A sleep expert offers his top tips for a good night’s sleep during the warm, sticky nights
High temperatures, well into the evening, affect your body’s natural cooling process as you prepare for sleep. “The body normally releases heat through hands, face and feet around the time of sleep onset, and usually continues to cool until around 4am,” says Dr Chris Idzikowski, director of the Edinburgh Sleep Centre and author of Sound Asleep. “If anything prevents that decrease in temperature, then sleep quality is impaired and it is difficult to fall asleep.” Although he also warns that at the point where your body temperature is at its lowest, you may wake up if you don’t have enough bed linen to keep you warm.
Choice of bed linen is important (natural fibres are best) and if your mattress is made from foam or other synthetic materials: “Try using a mattress protector made from cotton wadding.” Idzikowski also suggests keeping your pillow in the fridge during the day and retrieving it as you go to bed. Loose-fitting nightclothes (in cotton or silk) could be more effective than sleeping naked: “Natural fibres wick away moisture from your skin.” Spreading out, rather than sleeping curled up, will help you keep cool.
Make sure there is good air circulation – either by using a ceiling or portable fan, or just keeping door and windows open. Others suggest preparing your bedroom, Mediterranean-style, by leaving blinds down or curtains closed during the day to keep the sun out, and opening your windows in the evening once the heat of the day has died down. Idzikowski says the ideal bedroom temperature is around 18C, though if you share a bed, your partner may prefer it to be cooler.
If you’re in the grip of a sweltering insomnia, “run your wrists and hands under the cold tap for a few minutes. Dry your hands and go straight back to bed.”

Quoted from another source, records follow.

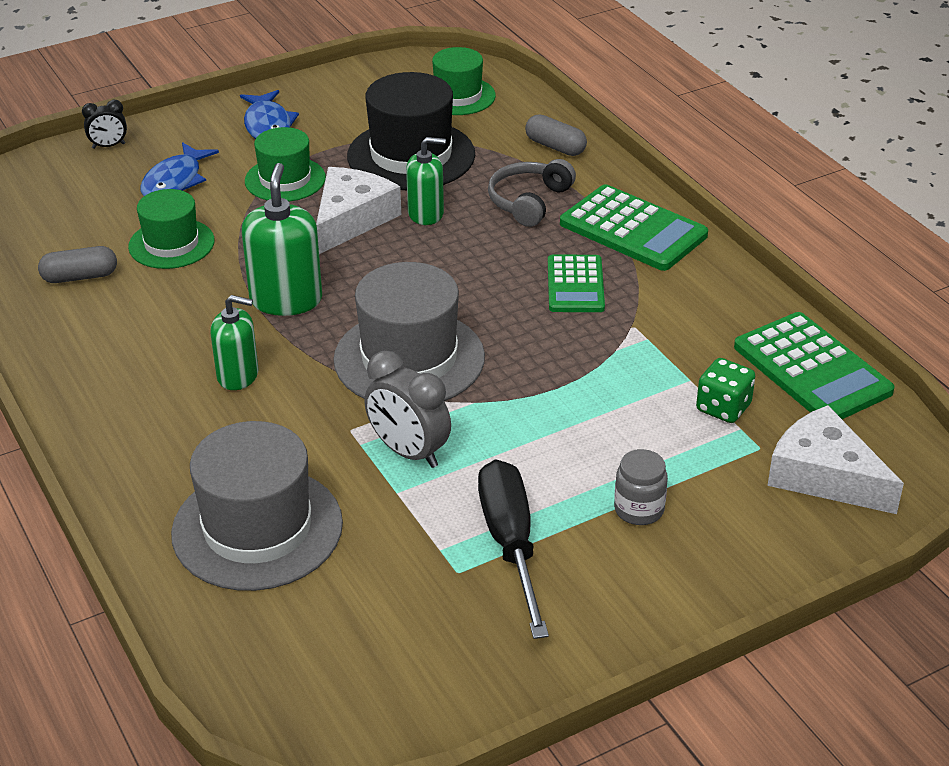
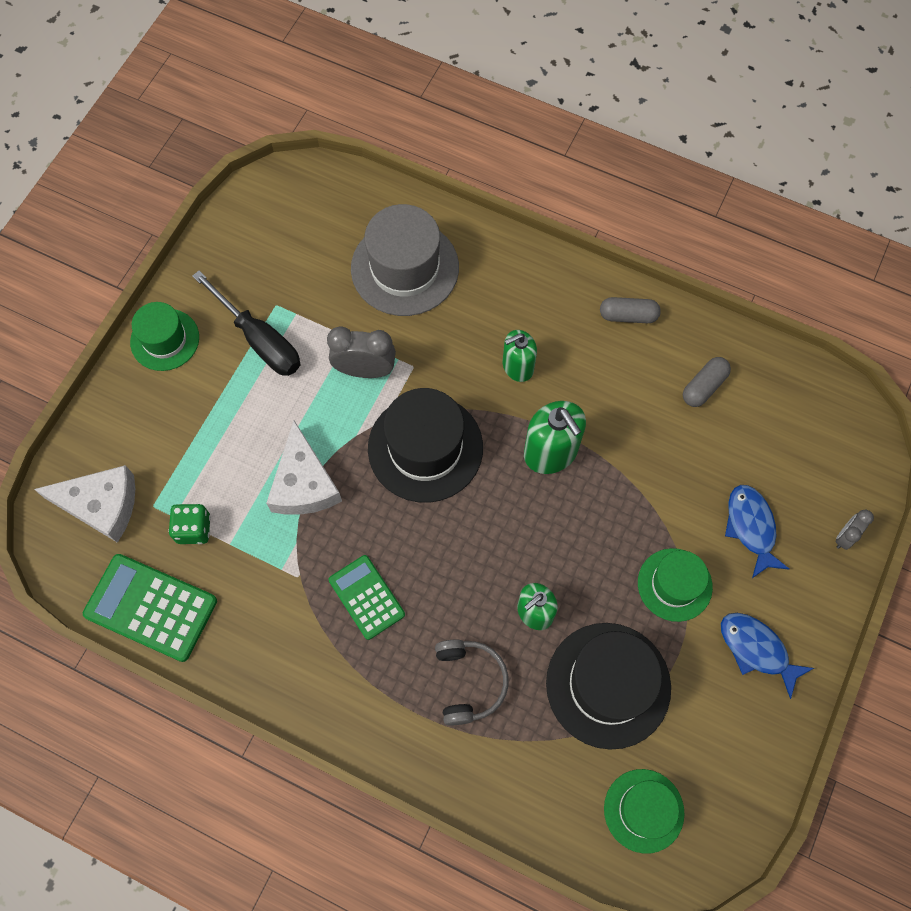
camera: 145 degrees right, 30 degrees up
(108, 146) = (845, 536): black clock -> grey clock
(171, 244) = (680, 457): green hat -> green hat (165, 340)
(351, 219) = (583, 569): white cheese -> white cheese (304, 483)
(409, 358) = (425, 448): grey hat -> black hat
(555, 147) = (502, 782): grey capsule -> grey capsule (628, 315)
(633, 229) = (365, 698): green calculator -> none
(639, 509) = (201, 408): grey jar -> none

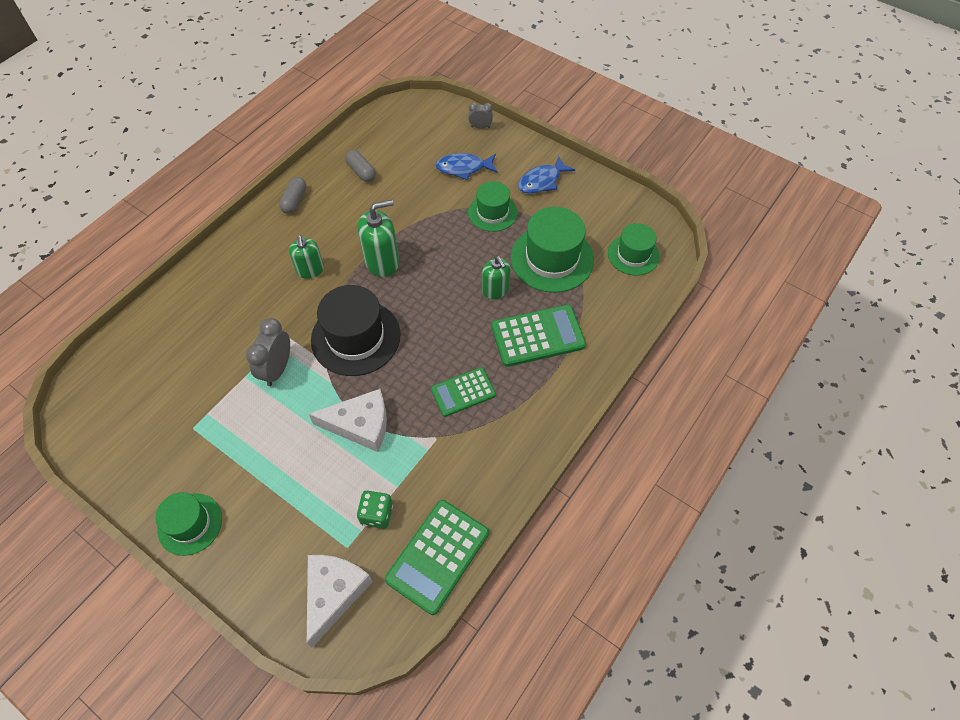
camera: 80 degrees left, 10 degrees down
(259, 339) = (220, 444): black screwdriver -> none
(405, 268) = (198, 329): grey hat -> none
(469, 682) = (537, 336): grey headphones -> green calculator
(608, 685) = (552, 258): black hat -> green hat
(845, 536) = (480, 127): grey clock -> grey clock turned 135 degrees clockwise

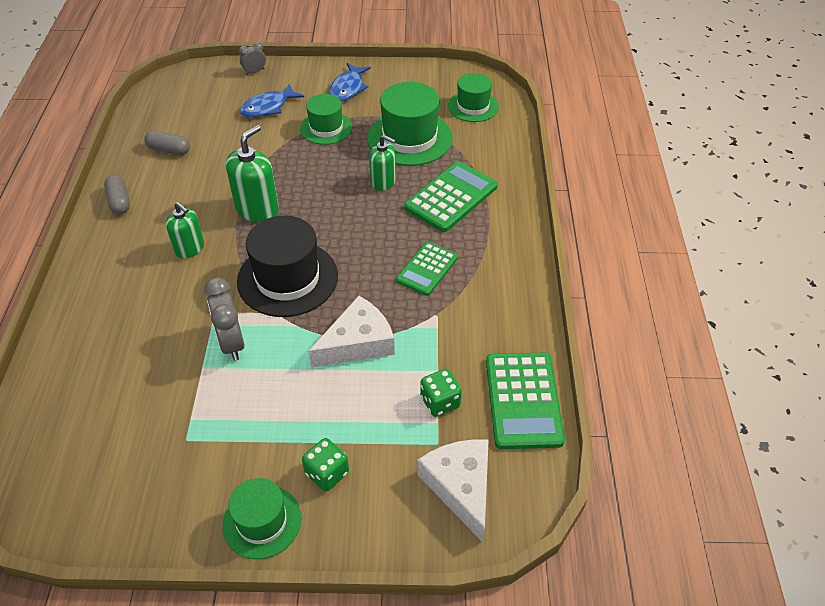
camera: 35 degrees left, 10 degrees down
(257, 517) = (327, 473): none -> green dice

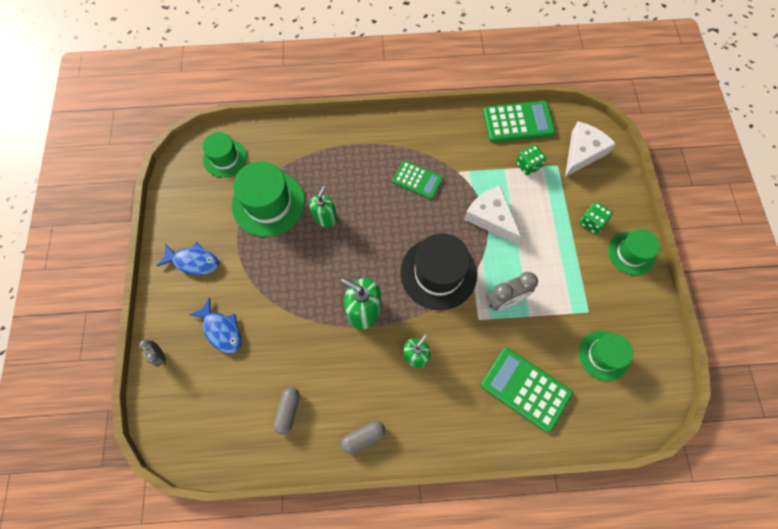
camera: 95 degrees left, 20 degrees up
(326, 128) = (254, 272): green hat -> green hat (603, 355)
(451, 197) = (340, 169): green calculator -> green calculator (525, 389)
(460, 486) = (582, 152): white cheese -> white cheese turned 150 degrees clockwise

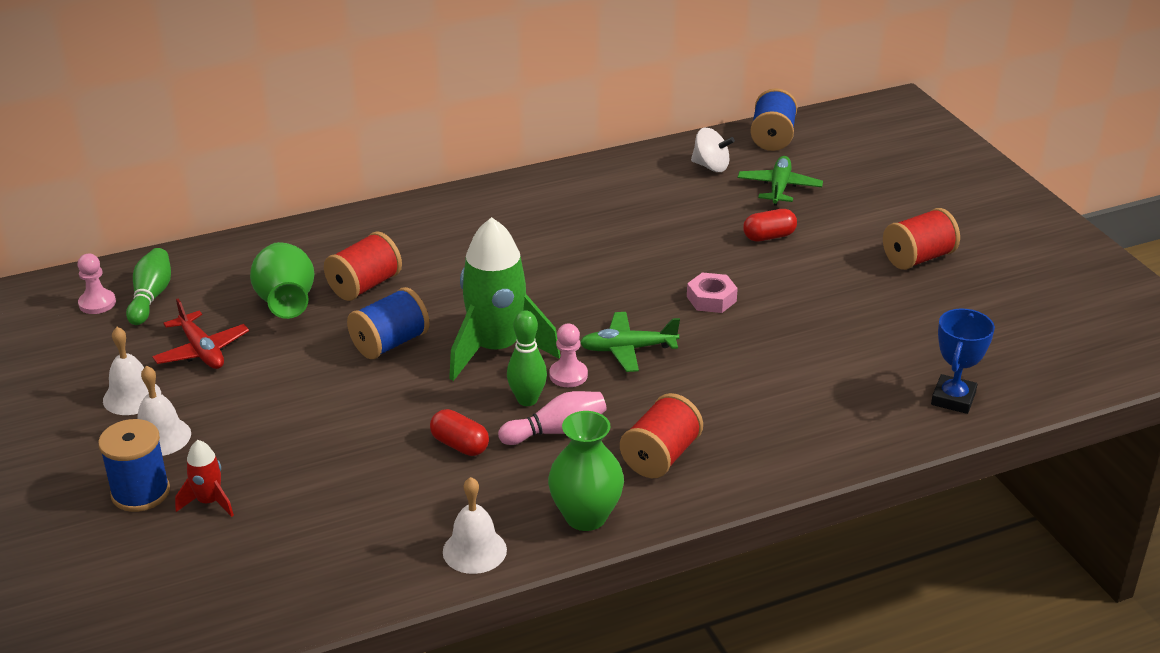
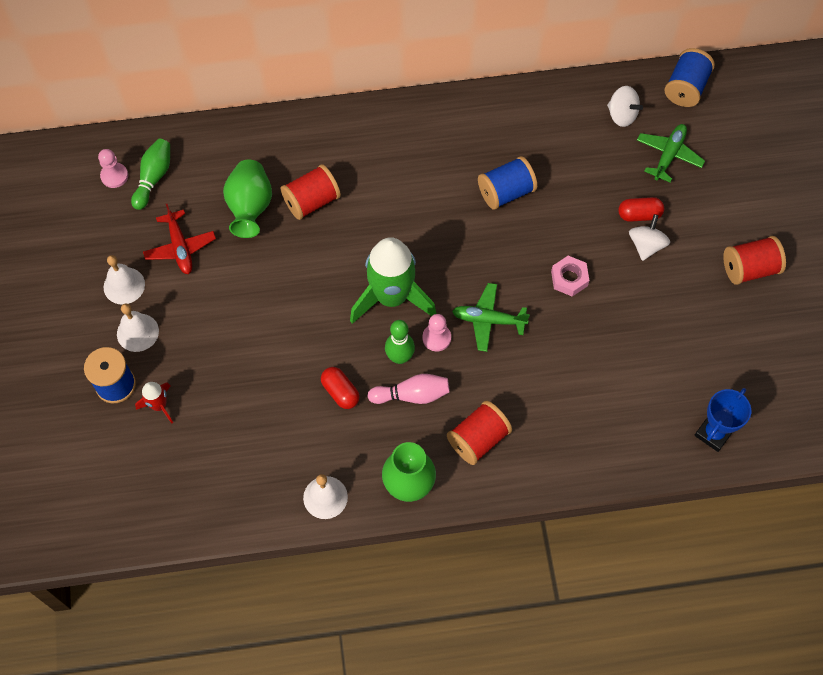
camera: 15 degrees right, 30 degrees up
(390, 343) = (316, 271): blue spool -> blue spool (506, 192)
(789, 258) = (646, 245): none -> white spinning top

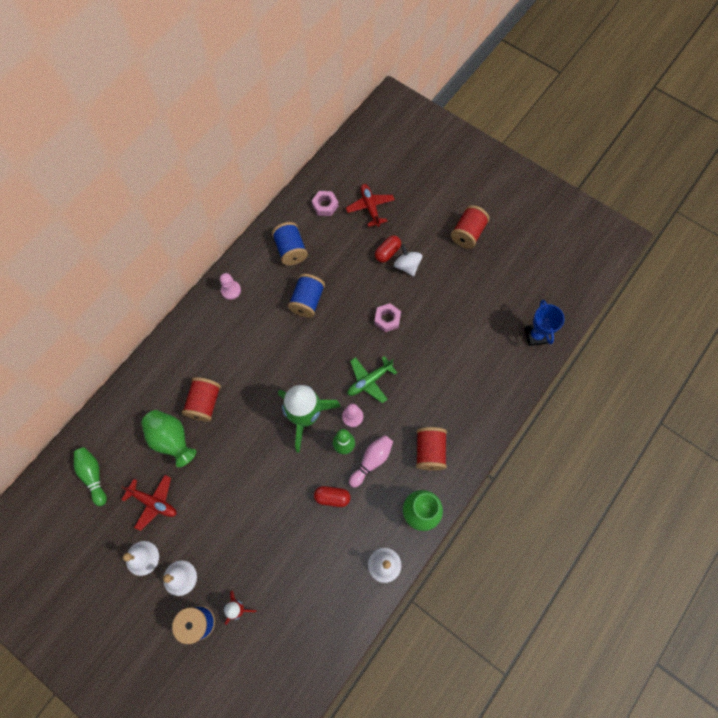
camera: 45 degrees left, 5 degrees up
(114, 176) = (66, 497): pink pawn -> pink pawn (231, 290)
(622, 115) = (325, 205): white spinning top -> pink nut
(668, 155) = (370, 207): green plane -> red plane
(686, 88) = (342, 163): blue spool -> blue spool (291, 250)

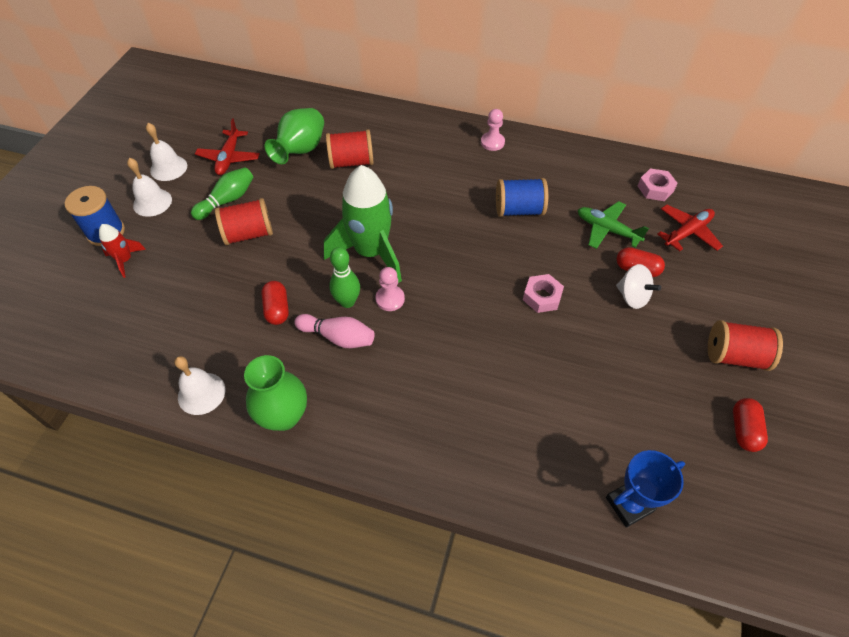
camera: 70 degrees right, 15 degrees down
(93, 475) = (245, 109): green bowling pin -> green bowling pin (227, 200)
(291, 250) = (574, 176): blue spool -> none
(369, 381) = (446, 302): green plane -> green plane (607, 230)
(407, 266) = (632, 297): white spinning top -> white spinning top turned 90 degrees clockwise
(429, 451) = (375, 402): red spool -> red spool (249, 234)
(513, 256) = (743, 430): none -> red capsule

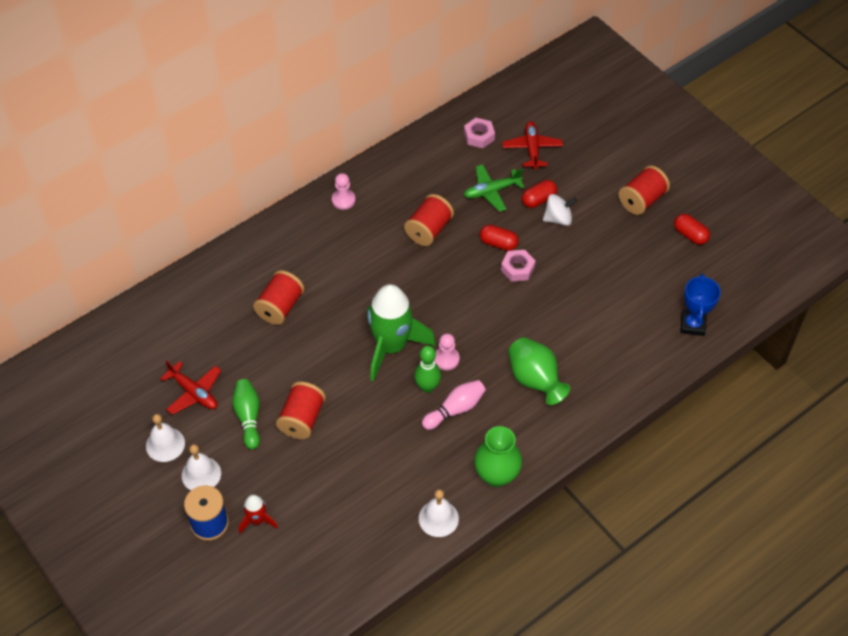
camera: 55 degrees left, 0 degrees up
(277, 309) = (398, 435): red capsule -> red capsule (498, 243)
(300, 150) = (232, 335): green vase -> green vase (535, 380)
(519, 210) = (429, 230): blue spool -> red spool

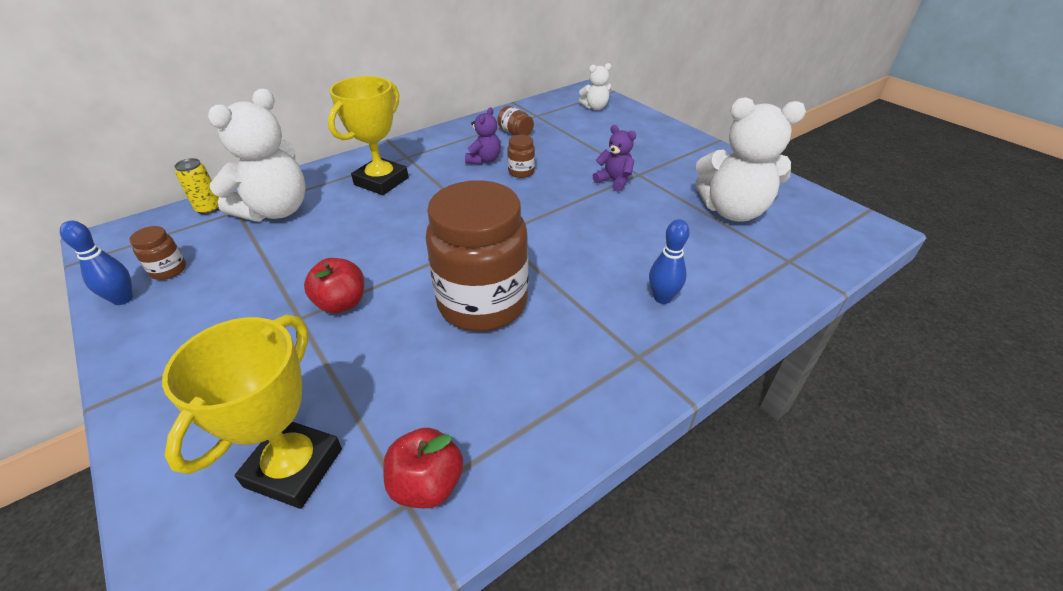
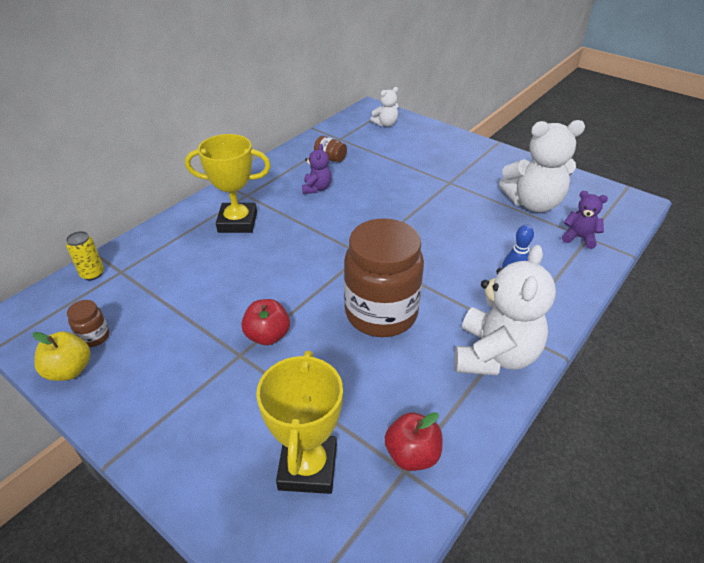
camera: 15 degrees left, 0 degrees up
(123, 299) = (69, 370): blue bowling pin -> yellow apple
(276, 210) = (158, 265): white teddy bear -> white teddy bear (494, 355)
(381, 181) = (237, 222): yellow trophy -> yellow trophy turned 75 degrees clockwise
(521, 172) = (354, 195): brown jar -> none
(614, 181) = (433, 191): purple teddy bear -> purple teddy bear (579, 238)

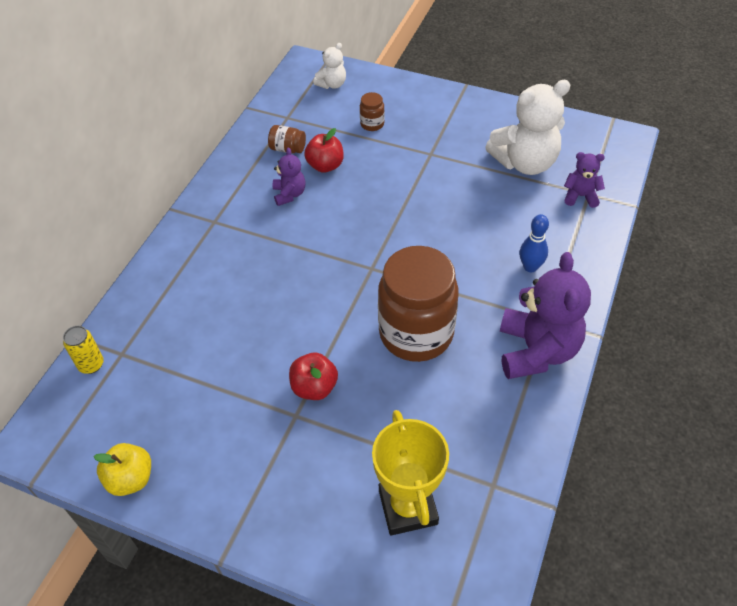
camera: 15 degrees left, 10 degrees up
(94, 337) = (136, 436): brown jar -> brown jar (372, 124)
(237, 222) = (221, 260): yellow trophy -> none
(412, 455) = (494, 469): red apple -> red apple (325, 166)
(494, 355) = (536, 351): white teddy bear -> purple teddy bear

A nap in the day will help counteract the effects of lost sleep. “Any amount of sleep will be helpful,” says Idzikowski. “You don’t have to match what you’ve lost.” For adults, he says, sleep is roughly composed of cycles lasting around an hour and a half: “So if you can get one and a half hours [catch-up nap], that’s fantastic because the odds are you’ll have had a whole cycle. But even if you reduce it to 30 minutes, the chances are the deep sleep will have happened and [you get] a lot of recovery from that.” Remember, he says: “One of the things that prevents somebody going to sleep is worrying about not sleeping. So try not to panic about it.”